Les présentations de collections Croisière sont coutumières des voyages lointains, de tous les dépaysements. Mais pour sa Cruise 2022, Nicolas Ghesquière, directeur artistique de Louis Vuitton, a choisi la proximité.
Dans cette oeuvre à ciel ouvert, il y a une vision universelle.
L’évasion presque immobile. Menant au passage une réflexion subtile sur le sens du mouvement… et, parfois, sa vacuité.
Ville nouvelle pour vie nouvelle
Cap sur Cergy-Pontoise, ville nouvelle au nord-ouest de Paris. Géographie nouvelle pour ouvrir une histoire neuve, après l’année qui vient de s’écouler. Ville de l’écrivaine Annie Ernaux, aussi, dont elle a si souvent fait le matériau de ses textes ("Les jours de soleil comme aujourd’hui les arêtes des immeubles déchirent le ciel, les panneaux de verre irradient. Je vis dans la Ville Nouvelle depuis douze ans et je ne sais pas à quoi elle ressemble" écrit-elle dans "Journal du dehors", éditions Gallimard).
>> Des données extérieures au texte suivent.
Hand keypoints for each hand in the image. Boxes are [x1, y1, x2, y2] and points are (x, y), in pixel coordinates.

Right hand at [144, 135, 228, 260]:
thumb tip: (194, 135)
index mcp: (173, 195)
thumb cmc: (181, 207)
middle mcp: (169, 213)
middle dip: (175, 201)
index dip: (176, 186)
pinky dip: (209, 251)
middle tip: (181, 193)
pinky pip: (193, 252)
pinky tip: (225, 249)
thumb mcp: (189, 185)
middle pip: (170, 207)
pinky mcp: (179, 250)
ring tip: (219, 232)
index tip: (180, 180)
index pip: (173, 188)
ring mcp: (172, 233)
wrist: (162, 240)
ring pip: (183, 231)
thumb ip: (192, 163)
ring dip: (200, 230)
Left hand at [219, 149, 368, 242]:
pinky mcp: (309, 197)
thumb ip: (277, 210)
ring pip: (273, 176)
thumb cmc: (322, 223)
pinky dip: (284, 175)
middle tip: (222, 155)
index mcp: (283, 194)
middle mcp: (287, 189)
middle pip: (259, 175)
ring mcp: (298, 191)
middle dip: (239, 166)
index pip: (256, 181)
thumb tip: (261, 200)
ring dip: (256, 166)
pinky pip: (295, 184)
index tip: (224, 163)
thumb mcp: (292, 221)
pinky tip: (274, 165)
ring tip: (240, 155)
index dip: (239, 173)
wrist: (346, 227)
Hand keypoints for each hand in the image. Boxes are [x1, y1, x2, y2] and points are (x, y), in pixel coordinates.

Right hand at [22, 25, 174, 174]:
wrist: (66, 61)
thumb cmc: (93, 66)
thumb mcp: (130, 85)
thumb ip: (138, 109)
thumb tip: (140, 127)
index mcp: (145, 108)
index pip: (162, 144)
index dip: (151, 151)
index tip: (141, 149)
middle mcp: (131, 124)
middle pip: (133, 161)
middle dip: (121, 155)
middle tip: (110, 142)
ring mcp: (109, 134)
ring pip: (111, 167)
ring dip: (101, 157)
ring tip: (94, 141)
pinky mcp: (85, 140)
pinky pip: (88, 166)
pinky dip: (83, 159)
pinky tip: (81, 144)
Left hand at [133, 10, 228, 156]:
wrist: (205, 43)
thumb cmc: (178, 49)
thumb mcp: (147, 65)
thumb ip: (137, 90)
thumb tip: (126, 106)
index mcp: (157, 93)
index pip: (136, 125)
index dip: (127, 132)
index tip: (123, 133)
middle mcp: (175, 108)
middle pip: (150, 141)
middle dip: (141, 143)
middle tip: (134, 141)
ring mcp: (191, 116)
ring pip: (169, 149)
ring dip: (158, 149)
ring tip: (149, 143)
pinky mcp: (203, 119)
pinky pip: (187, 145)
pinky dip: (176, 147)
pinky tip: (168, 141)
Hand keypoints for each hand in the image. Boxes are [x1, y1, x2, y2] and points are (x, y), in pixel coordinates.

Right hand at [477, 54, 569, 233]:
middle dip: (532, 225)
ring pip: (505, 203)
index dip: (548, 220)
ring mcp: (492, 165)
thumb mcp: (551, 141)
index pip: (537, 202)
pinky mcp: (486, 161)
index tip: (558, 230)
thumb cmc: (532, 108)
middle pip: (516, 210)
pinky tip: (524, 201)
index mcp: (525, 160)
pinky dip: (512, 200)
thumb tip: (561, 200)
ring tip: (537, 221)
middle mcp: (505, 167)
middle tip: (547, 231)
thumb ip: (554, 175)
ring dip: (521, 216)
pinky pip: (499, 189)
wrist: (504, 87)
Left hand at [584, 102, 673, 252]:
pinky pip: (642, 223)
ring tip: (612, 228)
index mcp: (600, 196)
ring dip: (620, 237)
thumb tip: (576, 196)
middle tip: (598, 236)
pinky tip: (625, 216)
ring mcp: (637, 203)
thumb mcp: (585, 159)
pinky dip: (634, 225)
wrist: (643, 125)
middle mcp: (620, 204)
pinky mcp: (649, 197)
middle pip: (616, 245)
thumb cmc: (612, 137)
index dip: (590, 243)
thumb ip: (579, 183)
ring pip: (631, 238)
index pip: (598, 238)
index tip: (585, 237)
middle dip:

Le créateur a-t-il pensé à l’auteure culte en choisissant pour théâtre de son défilé "L’axe majeur", œuvre monumentale du sculpteur et plasticien Dani Karavan ? Peut-être. En tout cas, comme à Rio ou Kyoto précédemment, il a orchestré un jeu d’écho entre l’architecture, le paysage et les vêtements qui défilaient.
"Dans cette oeuvre à ciel ouvert, il y a une vision universelle, une sorte de graphisme bucolique, entre le naturel et l’artificiel, quelque chose de très serein, un bel équilibre", dit Nicolas Ghesquière.
Il faut voir, en effet, cette passerelle carmin se détacher sur le ciel bleu et les étendues de pelouse et de forêt, ce sol réfléchissant, ces colonnes presque antiques s’élevant vers l’infini.
On peut voyager dans sa chambre, se créer ses propres horizons.
Dans ce décor intemporel et sur le rythme électronique d’un morceau d’Arcade fire ("Entre la nuit, la nuit et l’aurore/Entre les voyants, les vivants et les morts"), le créateur a propulsé des silhouettes affûtées, comme toujours, marquées par les figures géométriques, le futurisme, l’idée de conquête, spatiale ou intime.
Le tout s’entrechoquant avec des références rétro - vestes d’uniforme, robes trois-trous, capes médiévales, jupettes modernistes…
"C’est un voyage immobile, qui passe par le vêtement, commente encore Nicolas Ghesquière. On peut voyager dans sa chambre, se créer ses propres horizons. Cette drôle d’année aura pu servir à cela, inventer ses moments de sérénité". Comme une synthèse joyeuse de ce qu’on a traversé.